What is being asked -
Resume the passage on H&E staining of lung tissue from bleomycin-treated mice, writing on from its final sentence.

Specifically, each of the tissue slides prepared in Example 2 was immersed in xylene three times for 5 minutes each, in 100% ethanol for 5 minutes, and in 50% ethanol for 5 minutes. To stain a cell nucleus in tissue cleared by xylene, the cells were stained with hematoxylin for 1 minute and 40 seconds, immersed in 0.3% HCl/ethanol once or twice, and washed with running distilled water. Afterward, the slides were immersed in 0.3% ammonia twice or three times, washed with running distilled water, and immersed in eosin for 10 to 20 seconds for counter staining. After completing the staining, the slides were immersed sequentially in 50% ethanol and 100% ethanol three times and in xylene three times for 3 minutes each, and then dried. After dropping a mounting solution, the slide was covered with a cover slide to complete a tissue prep. The stained tissue was observed using an optical microscope.

In the case of animal model I (FIG. 4A), in a group treated with bleomycin alone, it can be confirmed that, as a large number of inflammatory cells were infiltrated around the blood vessels and airway due to fibrosis occurring in lung tissue due to bleomycin, the cells were intensively stained with hematoxylin and eosin compared to a control. On the other hand, it can be seen that, in mice treated with the full-length PGRN protein or a fragment thereof (PGRN-FBAC, PGRN-BACD, or PGRN-CDE), the intensity of H&E staining was relatively reduced, showing that the infiltration of inflammatory cells into lung tissue was reduced.

Likewise, for animal model II (FIG. 4B), in a group treated with bleomycin alone, compared to a control, H&E were intensively stained around the blood vessels and airway of the lung tissue, confirming that the infiltration of inflammatory cells increases. On the other hand, as the lung tissue of the mice into which the full-length PGRN protein or PGRN-FBAC was injected was less stained with H&E than the group treated with bleomycin alone, it can be confirmed that the infiltration of inflammatory cells is relatively inhibited.

In the case of animal model III (FIG. 4C), it was confirmed that, in the mice treated with bleomycin alone, compared to the control, the infiltration of inflammatory cells into lung tissue was higher, but the degree of H&E staining was relatively lower by treating the full-length PGRN protein or a fragment thereof (PGRN-FBAC, PGRN-BACD, or PGRN-CDE), and the intensity of staining decreased compared to a pirfenidone-administered mouse. This suggests that the PGRN protein according to the present invention and fragments thereof exhibit better pulmonary inflammation inhibitory effects than pirfenidone.

Entries drawn from a collection:

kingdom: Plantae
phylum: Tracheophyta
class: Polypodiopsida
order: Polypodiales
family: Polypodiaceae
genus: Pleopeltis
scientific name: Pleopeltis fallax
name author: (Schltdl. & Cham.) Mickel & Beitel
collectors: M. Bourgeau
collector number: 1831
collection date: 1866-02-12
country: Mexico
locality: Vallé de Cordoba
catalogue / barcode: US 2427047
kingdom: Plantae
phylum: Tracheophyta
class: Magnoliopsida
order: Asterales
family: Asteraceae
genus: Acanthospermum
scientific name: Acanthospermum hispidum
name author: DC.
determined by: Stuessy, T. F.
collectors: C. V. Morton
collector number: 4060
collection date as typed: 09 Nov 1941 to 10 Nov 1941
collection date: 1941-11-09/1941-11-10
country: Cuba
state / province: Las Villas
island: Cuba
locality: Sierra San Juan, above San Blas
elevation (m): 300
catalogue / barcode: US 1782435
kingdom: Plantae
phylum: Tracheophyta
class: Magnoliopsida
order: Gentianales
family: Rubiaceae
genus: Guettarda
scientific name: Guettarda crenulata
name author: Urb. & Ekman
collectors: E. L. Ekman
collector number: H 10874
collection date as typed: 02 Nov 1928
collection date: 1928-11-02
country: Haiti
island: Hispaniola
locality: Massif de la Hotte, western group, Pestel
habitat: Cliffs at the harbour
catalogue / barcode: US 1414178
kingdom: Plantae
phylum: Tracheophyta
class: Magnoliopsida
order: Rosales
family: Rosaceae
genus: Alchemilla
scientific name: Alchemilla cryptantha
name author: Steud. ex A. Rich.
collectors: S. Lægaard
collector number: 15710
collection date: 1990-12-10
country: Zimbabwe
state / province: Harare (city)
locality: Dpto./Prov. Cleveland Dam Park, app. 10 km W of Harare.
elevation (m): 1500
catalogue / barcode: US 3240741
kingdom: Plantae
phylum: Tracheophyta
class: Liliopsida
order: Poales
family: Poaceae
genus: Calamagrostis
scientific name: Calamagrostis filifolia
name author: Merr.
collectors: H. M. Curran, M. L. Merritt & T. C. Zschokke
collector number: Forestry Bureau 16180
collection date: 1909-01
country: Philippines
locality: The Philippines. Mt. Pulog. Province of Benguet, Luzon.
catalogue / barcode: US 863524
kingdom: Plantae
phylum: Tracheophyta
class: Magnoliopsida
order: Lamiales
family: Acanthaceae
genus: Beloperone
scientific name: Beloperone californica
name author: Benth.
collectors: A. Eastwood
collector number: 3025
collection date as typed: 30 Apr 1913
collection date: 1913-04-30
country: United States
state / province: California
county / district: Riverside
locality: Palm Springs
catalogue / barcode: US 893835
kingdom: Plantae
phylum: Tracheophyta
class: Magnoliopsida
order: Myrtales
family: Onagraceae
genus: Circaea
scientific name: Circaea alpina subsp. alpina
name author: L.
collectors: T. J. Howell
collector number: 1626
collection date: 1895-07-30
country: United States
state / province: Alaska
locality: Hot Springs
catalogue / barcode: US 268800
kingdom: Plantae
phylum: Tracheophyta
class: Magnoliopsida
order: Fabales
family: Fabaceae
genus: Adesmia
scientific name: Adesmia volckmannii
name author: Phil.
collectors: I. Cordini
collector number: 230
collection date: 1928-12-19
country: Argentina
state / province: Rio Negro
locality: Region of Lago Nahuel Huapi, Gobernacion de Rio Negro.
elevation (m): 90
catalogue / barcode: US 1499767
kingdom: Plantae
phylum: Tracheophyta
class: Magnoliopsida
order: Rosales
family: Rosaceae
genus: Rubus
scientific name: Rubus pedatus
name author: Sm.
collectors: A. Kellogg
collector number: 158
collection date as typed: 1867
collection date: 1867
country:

Answer section -
In addition, the degrees of lung tissue damage in animal model III were further compared according to whether or not the PGRN protein and fragments thereof were treated. The degrees of damage of lung tissue were scored according to the following criteria: 1: normal, 2: minor fibrosis, 3: moderate fibrosis, 4: slightly severe fibrosis, and 5: very severe fibrosis. As a result, it was confirmed that, compared to the control, the lung tissue was severely damaged in the mice treated with bleomycin alone, but the degree of damage of lung tissue remarkably decreased in the mice into which the PGRN protein or a fragment thereof was injected (FIG. 4D). Particularly, the lung tissue damage inhibitory effects of the PGRN protein and a fragment thereof are comparable to that of pirfenidone.

The above results show that the PGRN protein according to the present invention and fragments thereof cannot only inhibit the infiltration of inflammatory cells into lung tissue but also can improve tissue damage, and thus can treat pulmonary and airway fibrosis diseases.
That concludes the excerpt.